L’Argentine, la Hongrie, la Serbie sont en révolte contre les « maîtres de l’argent ».
En de nombreux pays, la pression exercée par les « maîtres de l’argent » par l’intermédiaire des Banques centrales qui leur sont subordonnées, devient très dure et insupportable. De temps à autre, certains États tentent de soustraire les Banques centrales situées sur leur territoire au contrôle des « maîtres de l’argent », et de les placer sous le contrôle des autorités nationales. Ces tentatives sont rares, on peut les compter sur les doigts d’une main. Il y a environ dix ans, la Présidente de l’Argentine de l’époque, Christina Kirchner, a tenté de prélever environ 1/7 des réserves de change de la Banque centrale (6,6 milliards de dollars) pour payer la dette publique extérieure. C’est ce que la Banque centrale d’Argentine lui a catégoriquement refusé, et les « maîtres de l’argent » ont organisé dans les médias une campagne frénétique de harcèlement à l’encontre d’une femme courageuse. L’affaire ne s’est pas limitée à des attaques de la part des médias. Par décision du tribunal américain, les réserves de la Banque centrale d’Argentine furent gelées. Autre cas : en 2011, le Premier ministre Hongrois, Viktor Orban, avait tenté de faire adopter des amendements par le parlement du pays, annulant le statut « indépendant » de la Banque centrale, en la mettant sous le contrôle du gouvernement. Le hurlement universel a de nouveau retenti, organisé par les médias contrôlés par les « maîtres de l’argent ». Bruxelles a organisé une pression sans précédent sur Viktor Orban, qui a dû faire machine arrière, en retirant les amendements. Les déclarations du Premier ministre Hongrois après sa défaite sont caractéristiques : « La bande de bandits, qui a pris le pouvoir dans l’Union Européenne, s’occupe de la banale mise en esclavage de tous ceux qu’elle a réussi à leurrer ! En Hongrie, ils l’ont compris et tentent de s’échapper. Mais la mafia financière internationale tient fermement les Hongrois à la gorge … ». Et voici une autre déclaration de V. Orban à propos de l’histoire de cette époque : « La Hongrie a été traitée comme une colonie ».

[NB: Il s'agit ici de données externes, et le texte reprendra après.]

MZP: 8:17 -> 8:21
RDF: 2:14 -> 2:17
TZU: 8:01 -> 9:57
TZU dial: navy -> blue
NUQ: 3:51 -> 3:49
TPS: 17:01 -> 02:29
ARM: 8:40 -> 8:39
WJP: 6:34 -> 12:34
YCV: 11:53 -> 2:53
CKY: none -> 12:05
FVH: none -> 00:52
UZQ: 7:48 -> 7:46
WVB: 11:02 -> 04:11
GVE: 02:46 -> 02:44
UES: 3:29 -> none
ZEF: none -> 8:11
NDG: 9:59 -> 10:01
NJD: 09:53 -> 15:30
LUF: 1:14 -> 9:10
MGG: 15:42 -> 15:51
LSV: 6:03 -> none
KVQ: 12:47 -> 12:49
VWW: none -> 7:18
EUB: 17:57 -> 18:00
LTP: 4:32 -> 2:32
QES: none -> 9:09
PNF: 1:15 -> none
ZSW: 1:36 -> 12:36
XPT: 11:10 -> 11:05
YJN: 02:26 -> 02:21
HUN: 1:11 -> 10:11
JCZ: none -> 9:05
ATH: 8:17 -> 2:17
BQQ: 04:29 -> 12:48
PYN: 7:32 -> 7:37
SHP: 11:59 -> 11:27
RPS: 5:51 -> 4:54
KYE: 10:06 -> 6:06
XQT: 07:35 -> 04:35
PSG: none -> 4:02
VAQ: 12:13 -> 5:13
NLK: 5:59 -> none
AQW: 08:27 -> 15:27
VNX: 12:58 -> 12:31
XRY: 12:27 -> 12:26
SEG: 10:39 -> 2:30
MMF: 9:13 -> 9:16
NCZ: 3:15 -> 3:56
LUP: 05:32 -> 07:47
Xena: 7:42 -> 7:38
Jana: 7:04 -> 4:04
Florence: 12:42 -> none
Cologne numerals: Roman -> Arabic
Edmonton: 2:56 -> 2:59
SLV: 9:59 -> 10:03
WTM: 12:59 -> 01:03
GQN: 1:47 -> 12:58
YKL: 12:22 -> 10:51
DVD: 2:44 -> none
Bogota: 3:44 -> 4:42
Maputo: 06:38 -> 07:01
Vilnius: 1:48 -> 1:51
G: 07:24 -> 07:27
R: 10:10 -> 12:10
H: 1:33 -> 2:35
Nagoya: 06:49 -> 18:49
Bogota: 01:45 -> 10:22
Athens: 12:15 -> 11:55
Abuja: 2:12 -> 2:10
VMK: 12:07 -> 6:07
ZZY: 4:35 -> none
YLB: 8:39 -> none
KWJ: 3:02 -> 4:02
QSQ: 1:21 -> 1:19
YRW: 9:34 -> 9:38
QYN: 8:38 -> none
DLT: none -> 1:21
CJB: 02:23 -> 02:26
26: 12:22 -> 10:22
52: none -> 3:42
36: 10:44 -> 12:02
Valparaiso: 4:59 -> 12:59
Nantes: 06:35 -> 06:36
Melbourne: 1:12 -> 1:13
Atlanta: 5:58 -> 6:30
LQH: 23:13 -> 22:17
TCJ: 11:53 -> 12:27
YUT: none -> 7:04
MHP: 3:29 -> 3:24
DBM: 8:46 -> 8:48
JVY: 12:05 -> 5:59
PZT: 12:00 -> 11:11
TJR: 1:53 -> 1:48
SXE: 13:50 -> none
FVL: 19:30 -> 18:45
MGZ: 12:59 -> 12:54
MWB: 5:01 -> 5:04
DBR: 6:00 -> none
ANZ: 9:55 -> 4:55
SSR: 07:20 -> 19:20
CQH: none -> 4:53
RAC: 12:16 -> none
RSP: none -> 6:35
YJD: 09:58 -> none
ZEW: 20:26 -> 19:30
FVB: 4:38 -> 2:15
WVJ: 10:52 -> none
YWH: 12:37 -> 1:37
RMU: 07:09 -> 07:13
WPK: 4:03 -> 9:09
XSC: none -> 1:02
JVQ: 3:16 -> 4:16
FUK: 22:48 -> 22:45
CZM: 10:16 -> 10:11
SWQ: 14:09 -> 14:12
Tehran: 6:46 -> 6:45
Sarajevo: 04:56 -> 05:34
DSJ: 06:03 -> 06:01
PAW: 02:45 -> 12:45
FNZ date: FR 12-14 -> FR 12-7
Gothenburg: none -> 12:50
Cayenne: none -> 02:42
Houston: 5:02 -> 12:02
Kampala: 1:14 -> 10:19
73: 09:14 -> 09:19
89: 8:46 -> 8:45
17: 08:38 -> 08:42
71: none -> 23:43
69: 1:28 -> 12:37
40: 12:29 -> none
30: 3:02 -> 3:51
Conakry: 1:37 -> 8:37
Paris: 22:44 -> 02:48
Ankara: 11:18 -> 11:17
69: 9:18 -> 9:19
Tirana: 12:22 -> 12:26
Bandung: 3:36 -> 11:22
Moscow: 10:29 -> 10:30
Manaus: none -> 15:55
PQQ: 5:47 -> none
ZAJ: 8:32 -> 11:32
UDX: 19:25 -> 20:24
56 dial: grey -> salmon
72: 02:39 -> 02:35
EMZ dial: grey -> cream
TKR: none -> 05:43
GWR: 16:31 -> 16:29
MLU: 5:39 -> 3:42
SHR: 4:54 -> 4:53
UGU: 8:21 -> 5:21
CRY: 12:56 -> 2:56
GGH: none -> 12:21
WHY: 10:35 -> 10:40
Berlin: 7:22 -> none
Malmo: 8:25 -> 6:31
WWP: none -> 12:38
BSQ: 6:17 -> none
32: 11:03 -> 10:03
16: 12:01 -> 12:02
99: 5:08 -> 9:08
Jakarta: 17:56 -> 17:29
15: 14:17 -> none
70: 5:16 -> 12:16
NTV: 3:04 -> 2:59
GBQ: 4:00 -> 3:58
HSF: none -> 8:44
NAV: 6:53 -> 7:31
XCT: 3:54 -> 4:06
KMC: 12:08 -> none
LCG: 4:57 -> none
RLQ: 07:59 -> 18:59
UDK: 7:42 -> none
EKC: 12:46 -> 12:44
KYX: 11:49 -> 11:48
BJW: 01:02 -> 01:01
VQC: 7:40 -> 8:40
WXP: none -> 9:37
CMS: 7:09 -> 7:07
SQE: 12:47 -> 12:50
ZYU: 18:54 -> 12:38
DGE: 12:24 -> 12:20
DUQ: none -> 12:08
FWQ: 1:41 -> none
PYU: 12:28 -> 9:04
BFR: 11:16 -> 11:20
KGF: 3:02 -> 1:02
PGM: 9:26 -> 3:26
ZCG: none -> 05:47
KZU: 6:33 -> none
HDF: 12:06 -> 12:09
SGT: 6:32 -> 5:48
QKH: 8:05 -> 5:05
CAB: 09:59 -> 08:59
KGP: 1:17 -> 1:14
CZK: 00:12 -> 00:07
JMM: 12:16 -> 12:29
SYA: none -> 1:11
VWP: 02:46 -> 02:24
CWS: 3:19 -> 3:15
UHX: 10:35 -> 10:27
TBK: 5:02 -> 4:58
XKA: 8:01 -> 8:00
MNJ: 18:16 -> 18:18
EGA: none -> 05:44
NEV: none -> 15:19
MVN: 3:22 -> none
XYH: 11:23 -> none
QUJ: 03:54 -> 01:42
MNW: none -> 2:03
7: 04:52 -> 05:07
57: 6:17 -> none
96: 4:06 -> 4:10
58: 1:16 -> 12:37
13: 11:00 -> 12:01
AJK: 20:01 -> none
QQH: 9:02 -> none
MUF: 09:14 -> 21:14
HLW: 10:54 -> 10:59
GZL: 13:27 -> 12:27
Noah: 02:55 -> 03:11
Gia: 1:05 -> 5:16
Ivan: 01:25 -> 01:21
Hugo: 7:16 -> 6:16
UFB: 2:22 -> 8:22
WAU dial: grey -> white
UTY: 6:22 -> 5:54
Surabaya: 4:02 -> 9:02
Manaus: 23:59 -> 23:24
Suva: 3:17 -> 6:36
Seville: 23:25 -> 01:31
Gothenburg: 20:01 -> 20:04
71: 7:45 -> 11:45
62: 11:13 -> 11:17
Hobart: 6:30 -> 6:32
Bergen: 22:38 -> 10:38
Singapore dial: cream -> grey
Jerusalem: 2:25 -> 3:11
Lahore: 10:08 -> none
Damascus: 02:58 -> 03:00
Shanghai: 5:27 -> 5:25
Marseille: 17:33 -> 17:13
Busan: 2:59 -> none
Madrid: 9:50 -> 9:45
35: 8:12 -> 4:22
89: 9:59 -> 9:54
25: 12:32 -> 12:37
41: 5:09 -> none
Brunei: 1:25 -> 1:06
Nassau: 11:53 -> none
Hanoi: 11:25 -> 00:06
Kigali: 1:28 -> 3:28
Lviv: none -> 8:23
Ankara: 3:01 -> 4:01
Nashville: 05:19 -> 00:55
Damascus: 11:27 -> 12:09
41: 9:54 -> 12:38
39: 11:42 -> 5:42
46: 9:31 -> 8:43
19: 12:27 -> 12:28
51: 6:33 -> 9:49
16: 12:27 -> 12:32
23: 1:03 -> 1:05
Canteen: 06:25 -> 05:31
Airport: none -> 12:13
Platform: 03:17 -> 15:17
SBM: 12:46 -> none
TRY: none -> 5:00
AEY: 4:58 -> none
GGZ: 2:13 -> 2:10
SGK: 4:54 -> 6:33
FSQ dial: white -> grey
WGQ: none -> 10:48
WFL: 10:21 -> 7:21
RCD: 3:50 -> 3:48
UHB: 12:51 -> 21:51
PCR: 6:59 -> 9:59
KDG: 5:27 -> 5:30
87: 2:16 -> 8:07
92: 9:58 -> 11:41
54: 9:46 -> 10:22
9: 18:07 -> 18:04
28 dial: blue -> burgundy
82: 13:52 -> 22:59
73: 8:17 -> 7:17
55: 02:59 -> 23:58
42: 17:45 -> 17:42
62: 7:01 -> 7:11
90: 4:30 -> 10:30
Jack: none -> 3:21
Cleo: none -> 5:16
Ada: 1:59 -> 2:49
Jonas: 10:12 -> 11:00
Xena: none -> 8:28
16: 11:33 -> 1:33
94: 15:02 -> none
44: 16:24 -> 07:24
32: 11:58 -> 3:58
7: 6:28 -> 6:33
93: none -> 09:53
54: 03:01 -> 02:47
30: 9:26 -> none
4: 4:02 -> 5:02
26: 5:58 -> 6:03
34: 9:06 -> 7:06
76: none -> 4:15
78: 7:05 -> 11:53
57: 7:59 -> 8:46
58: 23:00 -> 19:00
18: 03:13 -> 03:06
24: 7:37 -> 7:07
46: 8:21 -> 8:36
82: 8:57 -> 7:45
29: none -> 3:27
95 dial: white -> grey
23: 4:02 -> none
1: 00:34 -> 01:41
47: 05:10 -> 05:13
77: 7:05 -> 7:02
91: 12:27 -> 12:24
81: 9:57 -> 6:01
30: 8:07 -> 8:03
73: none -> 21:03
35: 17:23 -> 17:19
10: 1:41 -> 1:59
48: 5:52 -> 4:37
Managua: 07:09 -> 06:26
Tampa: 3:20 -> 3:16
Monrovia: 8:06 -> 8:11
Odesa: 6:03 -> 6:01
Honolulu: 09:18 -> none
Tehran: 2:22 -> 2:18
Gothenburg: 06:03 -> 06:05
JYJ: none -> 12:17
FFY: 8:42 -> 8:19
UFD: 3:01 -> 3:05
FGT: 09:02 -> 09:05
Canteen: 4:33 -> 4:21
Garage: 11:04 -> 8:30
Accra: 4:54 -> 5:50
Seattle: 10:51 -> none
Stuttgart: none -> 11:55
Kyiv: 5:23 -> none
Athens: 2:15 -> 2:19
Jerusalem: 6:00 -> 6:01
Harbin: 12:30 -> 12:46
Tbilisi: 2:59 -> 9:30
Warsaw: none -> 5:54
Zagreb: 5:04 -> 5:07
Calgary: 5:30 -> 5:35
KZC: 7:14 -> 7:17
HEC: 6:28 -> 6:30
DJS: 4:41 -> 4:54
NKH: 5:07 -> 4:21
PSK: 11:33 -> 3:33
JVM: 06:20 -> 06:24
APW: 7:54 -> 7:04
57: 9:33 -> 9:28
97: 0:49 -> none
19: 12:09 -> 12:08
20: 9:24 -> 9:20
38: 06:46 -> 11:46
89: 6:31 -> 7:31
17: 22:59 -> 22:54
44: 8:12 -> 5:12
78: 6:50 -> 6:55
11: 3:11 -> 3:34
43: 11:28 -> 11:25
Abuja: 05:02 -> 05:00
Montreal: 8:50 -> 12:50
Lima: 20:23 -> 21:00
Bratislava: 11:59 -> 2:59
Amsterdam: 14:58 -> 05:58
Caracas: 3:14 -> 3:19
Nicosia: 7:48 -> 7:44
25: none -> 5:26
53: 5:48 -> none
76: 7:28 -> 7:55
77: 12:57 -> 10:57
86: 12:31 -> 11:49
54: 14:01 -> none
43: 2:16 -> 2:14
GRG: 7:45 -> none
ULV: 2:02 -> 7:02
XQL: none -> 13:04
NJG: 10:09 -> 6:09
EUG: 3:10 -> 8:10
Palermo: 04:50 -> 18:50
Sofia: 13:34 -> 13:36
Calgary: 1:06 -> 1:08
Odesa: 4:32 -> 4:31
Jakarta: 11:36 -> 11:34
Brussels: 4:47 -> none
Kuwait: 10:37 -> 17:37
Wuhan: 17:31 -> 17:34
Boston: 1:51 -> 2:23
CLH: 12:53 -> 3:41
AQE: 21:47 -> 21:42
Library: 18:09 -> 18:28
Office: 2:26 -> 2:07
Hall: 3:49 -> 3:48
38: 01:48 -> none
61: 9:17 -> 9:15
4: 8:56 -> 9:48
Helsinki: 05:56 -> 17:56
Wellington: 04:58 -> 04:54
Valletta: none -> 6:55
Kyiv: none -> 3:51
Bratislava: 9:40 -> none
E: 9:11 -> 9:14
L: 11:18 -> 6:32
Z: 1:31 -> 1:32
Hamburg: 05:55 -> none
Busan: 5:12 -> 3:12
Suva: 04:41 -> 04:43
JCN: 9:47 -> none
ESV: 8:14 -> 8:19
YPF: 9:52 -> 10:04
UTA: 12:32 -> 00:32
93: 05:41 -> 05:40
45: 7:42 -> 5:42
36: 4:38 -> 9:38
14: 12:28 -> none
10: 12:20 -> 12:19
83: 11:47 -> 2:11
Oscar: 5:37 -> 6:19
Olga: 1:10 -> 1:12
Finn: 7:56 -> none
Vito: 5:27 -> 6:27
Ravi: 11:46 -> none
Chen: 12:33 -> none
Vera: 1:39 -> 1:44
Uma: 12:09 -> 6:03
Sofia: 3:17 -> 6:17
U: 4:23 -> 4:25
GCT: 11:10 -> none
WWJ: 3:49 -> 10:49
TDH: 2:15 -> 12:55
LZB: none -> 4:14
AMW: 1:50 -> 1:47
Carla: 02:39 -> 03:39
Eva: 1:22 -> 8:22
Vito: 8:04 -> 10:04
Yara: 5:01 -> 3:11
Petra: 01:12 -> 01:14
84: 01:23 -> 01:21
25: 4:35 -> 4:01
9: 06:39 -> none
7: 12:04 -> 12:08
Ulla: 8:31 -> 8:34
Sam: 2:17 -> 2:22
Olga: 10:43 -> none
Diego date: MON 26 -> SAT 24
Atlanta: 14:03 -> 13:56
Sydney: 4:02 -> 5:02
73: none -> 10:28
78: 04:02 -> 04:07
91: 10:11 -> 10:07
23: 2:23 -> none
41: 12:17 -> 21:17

En 2012, la petite Serbie a osé établir un contrôle de l’État sur la Banque centrale (également en modifiant la loi, abolissant son « indépendance »). Elle a été traitée de manière encore plus expéditive que la Hongrie. Quelques jours après l’adoption des amendements limitant « l’indépendance » de la Banque centrale de Serbie, les principales agences de notation ont abaissé la cote de crédit du pays. Par exemple, Fitch a commenté son pronostic négatif comme suit : « Au lieu de se concentrer sur la correction des déficits publics croissants et de la dette publique, le nouveau gouvernement a modifié la loi sur la Banque centrale de manière à miner la confiance des investisseurs, et compliquer la conclusion d’un accord d’un nouveau prêt du FMI ».
Attaques contre les Banques centrales : la Turquie et les États-Unis
Voilà deux événements de la dernière année. L’an dernier, le Président Erdogan a été réélu en Turquie. Pendant la campagne électorale, il a déclaré son intention de pousser la Banque centrale à réduire son taux directeur, qui, en réponse à Erdogan, fut augmenté jusqu’à 17,75%, une semaine avant les élections. Erdogan avait également promis qu’il chercherait une meilleure sélection des cadres dirigeants de la Banque centrale. Les tentatives frontales d’Erdogan pour changer le statut « indépendant » de la Banque centrale n’ont pas abouti. Cependant, il a essayé de renforcer le statut du Ministère des finances, et de le placer au-dessus de celui de la Banque centrale. La lutte continue.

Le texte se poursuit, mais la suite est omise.